# Exercise 1
In the records below, find every line that contains the word "nosotros", treating uppercase and lowercase as different, and copy each of those lines.

Stories about lies and deception carry through the Old and New testaments: Abraham, Sarah, King Saul, Joseph, Joseph, Isaac, Judas, Barnabas and Peter all are members of the biblical liars’ fraternity.

But such behavior is hardly old-fashioned. And it’s pervasive at all levels of society. We’ve heard lies repeatedly from the White House. In recent memory, Richard Nixon’s insistence, “I am not a crook” (of course, he was) and Bill Clinton’s cagey characterization of his illicit relationship with Monica Lewinsky quickly come to mind.

Lying isn’t comfined just to the sports world and politics, of course. We see it almost every day in the business world, in entertainment, and sadly, even in our churches and religious institutions. Does that mean it’s now OK to lie, that we should “tolerate” liars and deceivers?

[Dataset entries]
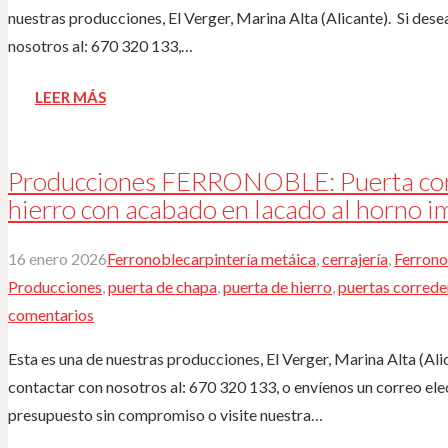
nuestras producciones, El Verger, Marina Alta (Alicante). ️ Si de
nosotros al: 670 320 133,…
LEER MÁS
Producciones FERRONOBLE: Puerta corr
hierro con acabado en lacado al horno im
16 enero 2026
Ferronoble
carpintería metáica
,
cerrajería
,
Ferrono
Producciones
,
puerta de chapa
,
puerta de hierro
,
puertas correde
comentarios
Esta es una de nuestras producciones, El Verger, Marina Alta (Ali
contactar con nosotros al: 670 320 133, o envíenos un correo e
presupuesto sin compromiso o visite nuestra…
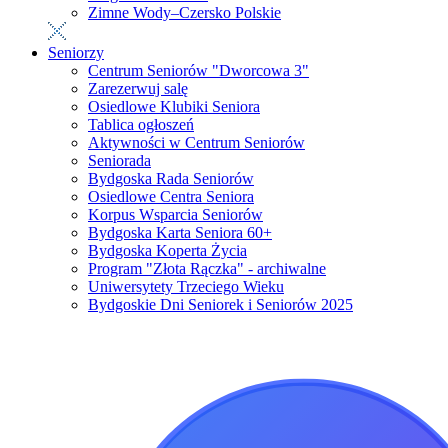
Zimne Wody–Czersko Polskie
Seniorzy
Centrum Seniorów "Dworcowa 3"
Zarezerwuj salę
Osiedlowe Klubiki Seniora
Tablica ogłoszeń
Aktywności w Centrum Seniorów
Seniorada
Bydgoska Rada Seniorów
Osiedlowe Centra Seniora
Korpus Wsparcia Seniorów
Bydgoska Karta Seniora 60+
Bydgoska Koperta Życia
Program "Złota Rączka" - archiwalne
Uniwersytety Trzeciego Wieku
Bydgoskie Dni Seniorek i Seniorów 2025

# Exercise 2
In the passage on lying above, which president is quoted as saying "I am not a crook"?

# Worked solution 1
nosotros al: 670 320 133,…
contactar con nosotros al: 670 320 133, o envíenos un correo e

# Worked solution 2
Richard Nixon